--- DAFTAR TUGAS ---
**a)** Tuliskan ulang bagian artikel tentang rupiah di antara "Seusai tengah hari, rupiah" dan "seng ada lawan.", termasuk kedua batas tersebut.
**b)** Berdasarkan artikel tentang rupiah, jelaskan dalam satu hingga tiga kalimat mengapa dolar AS mendapat angin.

Nikmati Akhir Pekan dengan Bahagia, Sebab Rupiah Terbaik Asia

Hidayat Setiaji, CNBC Indonesia
30 November 2018 17:17
Nikmati Akhir Pekan dengan Bahagia, Sebab Rupiah Terbaik Asia
Ilustrasi Money Changer (CNBC Indonesia/Andrean Kristianto)
Jakarta, CNBC Indonesia - Nilai tukar rupiah terhadap dolar Amerika Serikat (AS) ditutup menguat di perdagangan pasar spot akhir pekan ini. Rupiah berhasil mencatat penguatan selama 2 hari perdagangan beruntun. 

Pada Jumat (30/11/2018), US$ 1 ditutup Rp 14.300 di perdagangan pasar spot. Rupiah menguat 0,56% dibandingkan posisi penutupan perdagangan hari sebelumnya.  

Sepanjang hari ini rupiah terus menguat, tidak pernah merasakan dinginnya zona merah. Namun memang ada momentum di mana penguatan rupiah tergerus sampai ke kisaran 0,2%. 


Akan tetapi perlambatan rupiah tidak berlangsung lama. Selepas itu rupiah terus menguat hingga mencapai kisaran 0,8%. 


Seusai tengah hari, rupiah mulai stabil dan tidak banyak mengalami dinamika. Akhirnya rupiah finis di Rp 14.300, terkuat sejak 27 Juni. 

Kemarin, rupiah menguat signifikan yaitu mencapai 1%. Dalam 2 hari terakhir, nilai dolar AS terpangkas dari Rp 14.525 menjadi Rp 14.300 atau Rp 225. Impresif. 

Dalam sebulan terakhir, rupiah menguat 6,06% di hadapan dolar AS. Namun sejak awal tahun, mata uang Tanah Air masih terdepresiasi 5,42%. 

 

Sore ini, mata uang Asia justru cenderung melemah di hadapan dolar AS. Selain rupiah, mata uang Asia yang selamat adalah dolar Hong Kong, yen Jepang, dan baht Thailand. 

Penguatan 0,56% sudah cukup membuat rupiah menjadi mata uang terbaik di Benua Kuning. Dalam hal penguatan terhadap greenback, rupiah seng ada lawan. 

Berikut perkembangan kurs dolar AS terhadap sejumlah mata uang utama Asia pada pukul 16:20 WIB: 

 


(BERLANJUT KE HALAMAN 2)

Dolar AS mendapat angin karena pasar harap-harap cemas menantikan KTT G20 di Buenos Aires, Argentina. Sebenarnya yang ditunggu oleh investor adalah pertemuan Presiden AS Donald Trump dan Presiden China Xi Jinping di sela-sela KTT tersebut. 

Pelaku pasar berharap ada kesepakatan signifikan antara Washington dan Beijing untuk mengakhiri perang dagang yang berkecamuk sejak awal tahun. Sejauh ini sinyal yang beredar masih mixed, belum ada yag mengarah ke suatu kejelasan.

--- DATA YANG DIBERIKAN ---
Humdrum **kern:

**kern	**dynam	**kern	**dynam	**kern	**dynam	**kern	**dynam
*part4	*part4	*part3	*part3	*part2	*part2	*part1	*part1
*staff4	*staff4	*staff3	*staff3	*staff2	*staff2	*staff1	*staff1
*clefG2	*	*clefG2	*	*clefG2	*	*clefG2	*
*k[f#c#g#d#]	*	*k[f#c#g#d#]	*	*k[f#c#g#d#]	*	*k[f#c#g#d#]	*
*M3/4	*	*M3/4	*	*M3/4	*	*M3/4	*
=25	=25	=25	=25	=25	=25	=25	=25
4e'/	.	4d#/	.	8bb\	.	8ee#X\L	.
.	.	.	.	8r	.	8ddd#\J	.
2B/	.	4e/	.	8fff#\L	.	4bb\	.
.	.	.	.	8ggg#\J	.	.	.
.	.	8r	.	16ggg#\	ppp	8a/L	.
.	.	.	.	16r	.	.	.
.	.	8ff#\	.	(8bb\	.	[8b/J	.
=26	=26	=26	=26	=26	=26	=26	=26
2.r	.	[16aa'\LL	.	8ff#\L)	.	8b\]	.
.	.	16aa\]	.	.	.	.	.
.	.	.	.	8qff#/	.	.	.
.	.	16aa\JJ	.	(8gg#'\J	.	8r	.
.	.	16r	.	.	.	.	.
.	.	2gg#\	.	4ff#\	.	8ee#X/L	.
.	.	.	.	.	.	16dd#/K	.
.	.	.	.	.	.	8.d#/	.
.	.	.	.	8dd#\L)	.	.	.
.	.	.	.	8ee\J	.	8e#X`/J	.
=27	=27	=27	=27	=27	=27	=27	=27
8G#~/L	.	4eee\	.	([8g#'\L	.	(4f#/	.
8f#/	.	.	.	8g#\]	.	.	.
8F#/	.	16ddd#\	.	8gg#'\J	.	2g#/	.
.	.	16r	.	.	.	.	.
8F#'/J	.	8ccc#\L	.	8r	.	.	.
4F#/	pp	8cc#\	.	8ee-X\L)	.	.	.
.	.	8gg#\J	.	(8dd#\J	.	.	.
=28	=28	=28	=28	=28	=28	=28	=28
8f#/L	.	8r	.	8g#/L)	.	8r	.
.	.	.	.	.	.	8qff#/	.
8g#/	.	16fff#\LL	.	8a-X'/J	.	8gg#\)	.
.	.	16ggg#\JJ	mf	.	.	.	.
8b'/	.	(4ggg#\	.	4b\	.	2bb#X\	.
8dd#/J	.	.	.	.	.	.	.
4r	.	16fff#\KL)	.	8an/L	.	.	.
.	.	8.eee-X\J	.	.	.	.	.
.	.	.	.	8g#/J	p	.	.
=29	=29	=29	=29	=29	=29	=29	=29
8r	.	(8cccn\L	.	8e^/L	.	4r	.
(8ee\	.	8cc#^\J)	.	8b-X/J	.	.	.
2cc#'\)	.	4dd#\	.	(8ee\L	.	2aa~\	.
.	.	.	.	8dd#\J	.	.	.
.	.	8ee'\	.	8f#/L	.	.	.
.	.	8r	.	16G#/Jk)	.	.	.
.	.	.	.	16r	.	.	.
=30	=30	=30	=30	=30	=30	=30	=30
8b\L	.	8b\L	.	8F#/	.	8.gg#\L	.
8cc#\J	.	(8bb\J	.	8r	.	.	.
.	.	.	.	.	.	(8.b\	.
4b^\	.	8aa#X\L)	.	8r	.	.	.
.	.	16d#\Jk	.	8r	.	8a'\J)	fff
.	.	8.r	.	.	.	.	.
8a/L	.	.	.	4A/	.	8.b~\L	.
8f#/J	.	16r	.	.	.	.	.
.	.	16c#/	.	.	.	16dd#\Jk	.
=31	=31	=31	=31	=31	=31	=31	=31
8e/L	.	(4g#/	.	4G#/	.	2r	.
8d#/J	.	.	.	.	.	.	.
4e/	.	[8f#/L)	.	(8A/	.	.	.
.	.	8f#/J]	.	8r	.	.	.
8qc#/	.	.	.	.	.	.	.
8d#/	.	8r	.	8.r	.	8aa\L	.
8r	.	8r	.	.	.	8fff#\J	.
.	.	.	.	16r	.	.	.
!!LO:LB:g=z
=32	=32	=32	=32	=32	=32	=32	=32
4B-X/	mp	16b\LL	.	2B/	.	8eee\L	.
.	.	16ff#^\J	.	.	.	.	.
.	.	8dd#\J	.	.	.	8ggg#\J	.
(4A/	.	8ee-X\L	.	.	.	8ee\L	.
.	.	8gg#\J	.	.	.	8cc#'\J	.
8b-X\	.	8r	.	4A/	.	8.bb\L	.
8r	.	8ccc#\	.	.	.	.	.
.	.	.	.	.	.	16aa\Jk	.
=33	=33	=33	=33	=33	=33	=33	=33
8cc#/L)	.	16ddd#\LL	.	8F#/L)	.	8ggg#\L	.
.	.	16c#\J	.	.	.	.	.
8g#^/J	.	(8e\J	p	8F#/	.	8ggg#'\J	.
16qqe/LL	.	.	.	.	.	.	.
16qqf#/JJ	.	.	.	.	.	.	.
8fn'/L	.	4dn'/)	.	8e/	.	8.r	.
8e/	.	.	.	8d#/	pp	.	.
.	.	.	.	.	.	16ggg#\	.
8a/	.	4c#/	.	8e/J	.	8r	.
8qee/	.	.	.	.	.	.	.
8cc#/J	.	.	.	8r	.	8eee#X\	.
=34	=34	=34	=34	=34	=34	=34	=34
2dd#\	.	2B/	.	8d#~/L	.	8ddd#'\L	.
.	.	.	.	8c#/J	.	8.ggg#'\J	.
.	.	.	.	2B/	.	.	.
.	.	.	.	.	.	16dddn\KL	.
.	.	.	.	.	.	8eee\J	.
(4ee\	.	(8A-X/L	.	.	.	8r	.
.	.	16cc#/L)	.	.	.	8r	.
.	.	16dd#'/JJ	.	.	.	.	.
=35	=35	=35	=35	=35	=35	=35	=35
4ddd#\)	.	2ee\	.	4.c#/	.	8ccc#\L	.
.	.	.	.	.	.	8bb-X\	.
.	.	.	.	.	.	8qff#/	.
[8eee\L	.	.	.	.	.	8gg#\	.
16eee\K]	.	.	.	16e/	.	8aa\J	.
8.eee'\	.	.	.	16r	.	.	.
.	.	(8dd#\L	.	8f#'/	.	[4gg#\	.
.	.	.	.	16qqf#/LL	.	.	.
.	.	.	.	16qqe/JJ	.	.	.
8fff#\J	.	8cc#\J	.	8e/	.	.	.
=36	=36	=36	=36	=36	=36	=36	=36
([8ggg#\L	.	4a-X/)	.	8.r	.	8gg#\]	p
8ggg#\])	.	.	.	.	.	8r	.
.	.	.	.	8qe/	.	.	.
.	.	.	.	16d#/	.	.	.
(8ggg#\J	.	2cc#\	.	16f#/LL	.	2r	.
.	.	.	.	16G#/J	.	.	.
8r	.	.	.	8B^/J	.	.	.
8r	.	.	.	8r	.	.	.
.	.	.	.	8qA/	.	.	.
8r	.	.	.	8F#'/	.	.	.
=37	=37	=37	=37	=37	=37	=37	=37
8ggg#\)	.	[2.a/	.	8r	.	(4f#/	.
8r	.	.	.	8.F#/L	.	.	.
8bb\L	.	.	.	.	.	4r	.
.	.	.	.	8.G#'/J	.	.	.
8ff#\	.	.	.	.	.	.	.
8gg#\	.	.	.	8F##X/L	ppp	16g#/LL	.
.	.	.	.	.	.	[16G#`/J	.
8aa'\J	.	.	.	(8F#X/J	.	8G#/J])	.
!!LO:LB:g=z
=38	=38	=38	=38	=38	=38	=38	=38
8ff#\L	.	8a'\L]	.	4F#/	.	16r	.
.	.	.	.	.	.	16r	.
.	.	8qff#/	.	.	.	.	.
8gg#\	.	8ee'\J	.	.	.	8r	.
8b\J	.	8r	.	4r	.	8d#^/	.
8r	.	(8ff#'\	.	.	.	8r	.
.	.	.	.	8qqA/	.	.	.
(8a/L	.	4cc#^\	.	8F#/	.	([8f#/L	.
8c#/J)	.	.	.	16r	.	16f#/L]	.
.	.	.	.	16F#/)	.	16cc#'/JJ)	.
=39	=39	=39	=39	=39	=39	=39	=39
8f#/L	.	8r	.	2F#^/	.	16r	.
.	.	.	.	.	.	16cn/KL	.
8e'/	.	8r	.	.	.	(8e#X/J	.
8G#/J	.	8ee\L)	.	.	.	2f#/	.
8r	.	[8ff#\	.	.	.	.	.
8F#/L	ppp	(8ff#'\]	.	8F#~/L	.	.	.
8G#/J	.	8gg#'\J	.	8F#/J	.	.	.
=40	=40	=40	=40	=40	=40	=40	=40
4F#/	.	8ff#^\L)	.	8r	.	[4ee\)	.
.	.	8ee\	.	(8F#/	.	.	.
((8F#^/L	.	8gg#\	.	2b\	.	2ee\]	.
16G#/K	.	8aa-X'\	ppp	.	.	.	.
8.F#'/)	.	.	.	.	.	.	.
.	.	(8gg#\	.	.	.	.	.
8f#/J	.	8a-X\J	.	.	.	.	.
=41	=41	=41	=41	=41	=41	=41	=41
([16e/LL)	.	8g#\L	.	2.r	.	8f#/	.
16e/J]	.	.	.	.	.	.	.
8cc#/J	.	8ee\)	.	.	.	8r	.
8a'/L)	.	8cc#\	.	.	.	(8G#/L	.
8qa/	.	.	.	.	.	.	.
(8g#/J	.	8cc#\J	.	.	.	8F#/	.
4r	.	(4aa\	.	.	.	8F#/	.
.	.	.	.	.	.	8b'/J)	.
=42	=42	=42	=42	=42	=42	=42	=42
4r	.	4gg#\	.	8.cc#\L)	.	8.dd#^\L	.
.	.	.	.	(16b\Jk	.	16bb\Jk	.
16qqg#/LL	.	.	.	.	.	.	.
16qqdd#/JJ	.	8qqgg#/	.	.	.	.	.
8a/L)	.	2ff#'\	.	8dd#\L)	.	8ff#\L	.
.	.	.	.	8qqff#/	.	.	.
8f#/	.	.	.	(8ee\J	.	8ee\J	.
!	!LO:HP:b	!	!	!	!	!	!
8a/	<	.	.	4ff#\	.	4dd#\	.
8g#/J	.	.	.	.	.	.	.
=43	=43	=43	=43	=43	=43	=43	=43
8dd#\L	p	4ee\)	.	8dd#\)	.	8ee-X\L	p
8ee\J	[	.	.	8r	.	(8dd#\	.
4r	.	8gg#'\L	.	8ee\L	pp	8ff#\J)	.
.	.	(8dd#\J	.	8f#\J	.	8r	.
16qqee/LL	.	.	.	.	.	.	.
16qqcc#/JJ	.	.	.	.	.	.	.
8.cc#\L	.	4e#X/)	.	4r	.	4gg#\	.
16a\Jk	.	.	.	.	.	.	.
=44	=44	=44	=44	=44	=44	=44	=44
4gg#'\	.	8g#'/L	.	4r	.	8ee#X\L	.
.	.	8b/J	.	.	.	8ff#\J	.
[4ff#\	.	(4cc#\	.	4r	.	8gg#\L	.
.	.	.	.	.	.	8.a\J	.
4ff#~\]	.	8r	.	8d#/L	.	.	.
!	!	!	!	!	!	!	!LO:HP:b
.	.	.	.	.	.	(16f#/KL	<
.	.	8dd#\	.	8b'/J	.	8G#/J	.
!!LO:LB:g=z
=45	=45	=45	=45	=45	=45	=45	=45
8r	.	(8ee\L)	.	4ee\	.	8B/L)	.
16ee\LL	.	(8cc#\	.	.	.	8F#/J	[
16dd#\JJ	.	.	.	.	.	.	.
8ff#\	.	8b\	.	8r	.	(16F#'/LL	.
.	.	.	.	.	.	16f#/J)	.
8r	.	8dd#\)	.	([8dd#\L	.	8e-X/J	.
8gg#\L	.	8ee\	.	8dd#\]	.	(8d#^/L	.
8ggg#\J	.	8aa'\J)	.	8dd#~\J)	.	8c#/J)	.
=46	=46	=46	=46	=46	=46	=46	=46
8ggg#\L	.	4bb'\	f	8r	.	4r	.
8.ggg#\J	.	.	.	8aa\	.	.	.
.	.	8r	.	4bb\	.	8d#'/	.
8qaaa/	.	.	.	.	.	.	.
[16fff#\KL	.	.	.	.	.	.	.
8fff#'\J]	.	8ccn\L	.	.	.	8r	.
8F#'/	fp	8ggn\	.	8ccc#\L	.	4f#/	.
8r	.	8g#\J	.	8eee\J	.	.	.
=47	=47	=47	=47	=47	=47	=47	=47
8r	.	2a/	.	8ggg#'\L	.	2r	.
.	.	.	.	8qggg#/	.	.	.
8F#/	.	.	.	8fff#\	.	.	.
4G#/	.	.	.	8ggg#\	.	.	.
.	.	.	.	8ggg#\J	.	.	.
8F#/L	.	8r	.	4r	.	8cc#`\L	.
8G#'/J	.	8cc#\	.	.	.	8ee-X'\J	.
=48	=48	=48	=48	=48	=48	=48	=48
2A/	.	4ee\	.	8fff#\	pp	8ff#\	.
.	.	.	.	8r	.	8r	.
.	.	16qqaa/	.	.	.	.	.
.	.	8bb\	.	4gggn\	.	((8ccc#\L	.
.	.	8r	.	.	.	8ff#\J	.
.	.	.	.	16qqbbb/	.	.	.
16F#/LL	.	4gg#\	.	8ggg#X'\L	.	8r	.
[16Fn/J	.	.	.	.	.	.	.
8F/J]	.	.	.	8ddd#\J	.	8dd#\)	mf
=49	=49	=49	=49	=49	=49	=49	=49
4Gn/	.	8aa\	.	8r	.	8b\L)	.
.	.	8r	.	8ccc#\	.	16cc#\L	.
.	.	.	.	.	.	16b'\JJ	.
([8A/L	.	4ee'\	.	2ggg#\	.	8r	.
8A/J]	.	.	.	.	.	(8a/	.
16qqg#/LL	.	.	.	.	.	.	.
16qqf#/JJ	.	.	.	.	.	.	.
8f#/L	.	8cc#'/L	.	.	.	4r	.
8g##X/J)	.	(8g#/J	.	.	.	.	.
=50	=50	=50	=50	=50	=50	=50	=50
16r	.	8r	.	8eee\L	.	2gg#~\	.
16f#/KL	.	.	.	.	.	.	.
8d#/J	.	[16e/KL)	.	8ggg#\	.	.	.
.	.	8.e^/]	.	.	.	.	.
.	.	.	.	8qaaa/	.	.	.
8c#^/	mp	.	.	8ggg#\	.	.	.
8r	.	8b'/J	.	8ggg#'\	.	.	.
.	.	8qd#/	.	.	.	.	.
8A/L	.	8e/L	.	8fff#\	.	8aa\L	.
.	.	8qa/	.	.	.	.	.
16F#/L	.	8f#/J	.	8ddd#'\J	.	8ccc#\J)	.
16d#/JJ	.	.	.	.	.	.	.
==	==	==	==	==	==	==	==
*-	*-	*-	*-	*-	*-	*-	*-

--- JAWABAN ---
**a)**
Seusai tengah hari, rupiah mulai stabil dan tidak banyak mengalami dinamika. Akhirnya rupiah finis di Rp 14.300, terkuat sejak 27 Juni. 

Kemarin, rupiah menguat signifikan yaitu mencapai 1%. Dalam 2 hari terakhir, nilai dolar AS terpangkas dari Rp 14.525 menjadi Rp 14.300 atau Rp 225. Impresif. 

Dalam sebulan terakhir, rupiah menguat 6,06% di hadapan dolar AS. Namun sejak awal tahun, mata uang Tanah Air masih terdepresiasi 5,42%. 

 

Sore ini, mata uang Asia justru cenderung melemah di hadapan dolar AS. Selain rupiah, mata uang Asia yang selamat adalah dolar Hong Kong, yen Jepang, dan baht Thailand. 

Penguatan 0,56% sudah cukup membuat rupiah menjadi mata uang terbaik di Benua Kuning. Dalam hal penguatan terhadap greenback, rupiah seng ada lawan.

**b)** Dolar AS mendapat angin karena pasar harap-harap cemas menantikan KTT G20 di Buenos Aires, Argentina. Yang sebenarnya ditunggu investor adalah pertemuan Presiden AS Donald Trump dan Presiden China Xi Jinping di sela-sela KTT tersebut. Pelaku pasar berharap ada kesepakatan signifikan antara Washington dan Beijing untuk mengakhiri perang dagang.